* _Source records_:

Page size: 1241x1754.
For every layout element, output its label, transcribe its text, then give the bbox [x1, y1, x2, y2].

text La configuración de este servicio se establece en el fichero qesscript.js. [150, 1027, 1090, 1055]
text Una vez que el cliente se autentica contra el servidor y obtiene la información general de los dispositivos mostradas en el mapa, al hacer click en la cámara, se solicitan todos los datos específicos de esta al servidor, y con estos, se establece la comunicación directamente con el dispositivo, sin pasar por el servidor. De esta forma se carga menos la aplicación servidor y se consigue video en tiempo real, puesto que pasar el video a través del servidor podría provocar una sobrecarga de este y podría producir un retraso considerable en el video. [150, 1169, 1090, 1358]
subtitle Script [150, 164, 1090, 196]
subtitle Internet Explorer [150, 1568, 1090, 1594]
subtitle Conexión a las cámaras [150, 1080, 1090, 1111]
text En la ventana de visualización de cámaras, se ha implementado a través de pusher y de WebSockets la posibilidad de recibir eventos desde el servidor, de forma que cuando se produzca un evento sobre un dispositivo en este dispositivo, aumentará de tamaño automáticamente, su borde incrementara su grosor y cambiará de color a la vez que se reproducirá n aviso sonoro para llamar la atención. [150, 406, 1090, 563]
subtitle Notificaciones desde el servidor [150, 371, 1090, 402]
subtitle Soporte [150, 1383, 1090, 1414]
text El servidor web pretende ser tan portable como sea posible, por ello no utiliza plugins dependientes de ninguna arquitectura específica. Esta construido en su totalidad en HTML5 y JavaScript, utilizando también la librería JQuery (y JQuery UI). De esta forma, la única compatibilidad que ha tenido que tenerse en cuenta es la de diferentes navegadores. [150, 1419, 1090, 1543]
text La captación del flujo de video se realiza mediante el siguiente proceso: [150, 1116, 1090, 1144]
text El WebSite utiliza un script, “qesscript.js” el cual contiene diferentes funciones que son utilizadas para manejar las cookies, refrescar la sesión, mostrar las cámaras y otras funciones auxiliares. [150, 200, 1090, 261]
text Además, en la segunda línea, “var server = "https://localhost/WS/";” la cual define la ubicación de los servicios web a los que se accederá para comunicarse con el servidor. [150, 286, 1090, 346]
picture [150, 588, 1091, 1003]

* _WORK ITEM_:
Each of the entries above is to be repeated exactly.

* _EXPECTED OUTPUT_:
Page size: 1241x1754.
For every layout element, output its label, transcribe its text, then give the bbox [x1, y1, x2, y2].

text La configuración de este servicio se establece en el fichero qesscript.js. [150, 1027, 1090, 1055]
text Una vez que el cliente se autentica contra el servidor y obtiene la información general de los dispositivos mostradas en el mapa, al hacer click en la cámara, se solicitan todos los datos específicos de esta al servidor, y con estos, se establece la comunicación directamente con el dispositivo, sin pasar por el servidor. De esta forma se carga menos la aplicación servidor y se consigue video en tiempo real, puesto que pasar el video a través del servidor podría provocar una sobrecarga de este y podría producir un retraso considerable en el video. [150, 1169, 1090, 1358]
subtitle Script [150, 164, 1090, 196]
subtitle Internet Explorer [150, 1568, 1090, 1594]
subtitle Conexión a las cámaras [150, 1080, 1090, 1111]
text En la ventana de visualización de cámaras, se ha implementado a través de pusher y de WebSockets la posibilidad de recibir eventos desde el servidor, de forma que cuando se produzca un evento sobre un dispositivo en este dispositivo, aumentará de tamaño automáticamente, su borde incrementara su grosor y cambiará de color a la vez que se reproducirá n aviso sonoro para llamar la atención. [150, 406, 1090, 563]
subtitle Notificaciones desde el servidor [150, 371, 1090, 402]
subtitle Soporte [150, 1383, 1090, 1414]
text El servidor web pretende ser tan portable como sea posible, por ello no utiliza plugins dependientes de ninguna arquitectura específica. Esta construido en su totalidad en HTML5 y JavaScript, utilizando también la librería JQuery (y JQuery UI). De esta forma, la única compatibilidad que ha tenido que tenerse en cuenta es la de diferentes navegadores. [150, 1419, 1090, 1543]
text La captación del flujo de video se realiza mediante el siguiente proceso: [150, 1116, 1090, 1144]
text El WebSite utiliza un script, “qesscript.js” el cual contiene diferentes funciones que son utilizadas para manejar las cookies, refrescar la sesión, mostrar las cámaras y otras funciones auxiliares. [150, 200, 1090, 261]
text Además, en la segunda línea, “var server = "https://localhost/WS/";” la cual define la ubicación de los servicios web a los que se accederá para comunicarse con el servidor. [150, 286, 1090, 346]
picture [150, 588, 1091, 1003]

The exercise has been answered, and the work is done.